The two translations of verse 8 are both possible. Ei mentoi (“if, however,” or “if you really”) sets up a conditional statement which is then contrasted with a second similar condition in verse nine. Mentoi appears seven times in the New Testament and in each of the other six, it is translated “however.” If understood in this way, James is probably drawing a contrast with the accusation of verse six, “But you have dishonoured the poor man…” and so exhorting them to a better path. Many translations and commentators, however, prefer the second possibility which sets up the contrast with verse nine in a more thoroughgoing way: “If you really fulfil … but if you show partiality…” Both translations are acceptable and nothing of significance hangs on either one.
The point in question concerns if they “are (really) fulfilling the royal law” (ei mentoi nomon teleite basilikov). Teleite, second person present plural of teleō, means to “accomplish” or “to observe fully.” The verb appears in the present tense suggesting continuous or enduring action, and so calls James’ hearers to observe habitually and completely the law in its entirety. James further identifies this law as royal (basilikon), thus designating it the “king’s” law, or perhaps better in view of his reference in verse five to the kingdom (basileia), the “law of the kingdom.”
It is tempting to apply this phrase “royal law” to the single command James now highlights: “according to the Scripture, ‘You shall love your neighbour as yourself’” (kata tēn graphēn, Agapēseis ton plēsion sou hōs seauton). Understood as such, it may suggest that this is the only command that one need be concerned with.
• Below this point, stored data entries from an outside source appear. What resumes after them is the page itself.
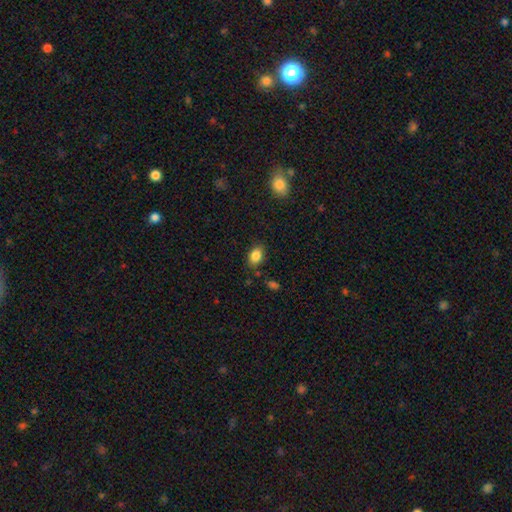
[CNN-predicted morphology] type=smooth (85%); roundness=in between (80%); merging=none (82%).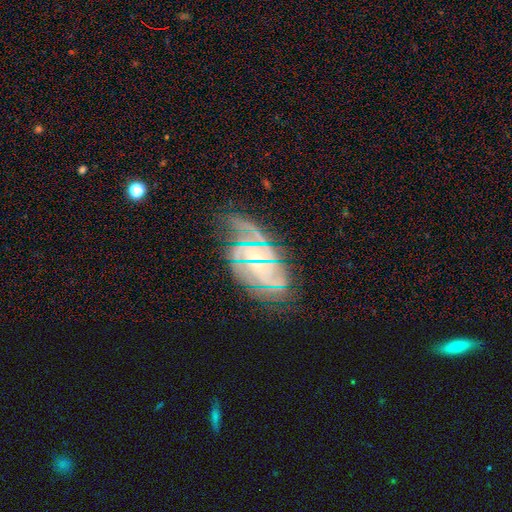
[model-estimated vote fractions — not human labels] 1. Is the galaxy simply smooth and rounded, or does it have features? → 72% featured or disk, 15% star or artifact, 13% smooth.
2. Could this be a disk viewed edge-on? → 93% no, 7% yes.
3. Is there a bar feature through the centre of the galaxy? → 60% no, 29% weak, 11% strong.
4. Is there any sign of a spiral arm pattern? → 90% yes, 10% no.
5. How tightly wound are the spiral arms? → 63% tight, 28% medium, 10% loose.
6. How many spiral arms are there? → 36% can't tell, 17% 2, 16% 3, 13% 4, 10% more than 4, 8% 1.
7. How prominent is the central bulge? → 69% small, 22% moderate, 6% none, 2% large, 2% dominant.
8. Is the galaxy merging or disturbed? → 73% none, 17% minor disturbance, 8% major disturbance, 2% merger.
In verses 10-11, however, James goes on to insist that his hearers are accountable for the whole law, thus showing a more complex relation to the law. Some commentators, such as Vlachos (78), suggest that the law here refers to the Mosaic law as a whole. Moo (94) suggests that the royal law refers to the entire will of God for Christians, especially as that will is revealed in the teaching of Jesus. Nevertheless, “James is concerned to show that the ‘law of the kingdom’ does not replace, but takes up within it the demand of God in the Old Testament.” Davids (114) notes that James’ use of nomos rather than entolē (“command”) decisively shows that he intends the whole law. He asks nevertheless, “is it not most natural to see a reference to the whole law as interpreted and handed over to the church in the teaching of Jesus, i.e. the sovereign rule of God’s kingdom?”
The command James cites derives from Leviticus 19:18 (cf. v. 34). Although the verb “love” is in the future tense, it functions imperativally as a command. In their original context in Leviticus, the words “love” and “neighbour” are as broad in meaning as they are in contemporary English, and so resist being limited to a narrow range of activities or persons (Wenham, The Book of Leviticus [NICOT], 269). In the New Testament, the command is identified by Jesus as the second most significant command of the law, after the command to love God with all one’s heart, soul and strength (Mark 12:28-31; cf. Deuteronomy 6:4-6). Jesus’ linking of these two commands was unique in Judaism, and McKnight (208) notes that James, too, links the ideas in this text (2:5, 8). Jesus’ identification of the central significance of this particular command was also shared by Paul who viewed the Leviticus command as a summary and fulfilment of the whole law (Romans 13:9-10; cf. Galatians 5:14).
It appears, then, that James also stands in this broad sweep of New Testament ethics in which love of neighbour came to be seen as the centre and goal of the law. James now resolves the condition with which he began the verse: If you really love your neighbour, you are doing well. “You are doing well” (kalōs poieite), also in the present tense, also has enduring force. This little phrase again suggests that the keeping of the love command fulfils what God requires of his people in terms of ethics. As McKnight (209) says, this becomes “a noble, excellent and proper rule of life for the messianic community.”
This text, therefore, stands alongside a host of other New Testament passages in which love is the sum and substance of the Christian life. This does not mean, however, that the law has no place in the Christian life. James was Torah-observant, as McKnight (207) insists, and, as we shall see, he intended the messianic community to live in accordance with the law. Still, if Davids is correct as I suspect he is, it is the law as interpreted by Jesus and passed onto the church. Thus we see in James a hermeneutic at work, a hermeneutic in all likelihood learnt from Jesus, in which the Old Testament law still plays a role in the life of the Christian community, albeit as mediated in and through the authoritative tradition of Jesus’ life and teaching.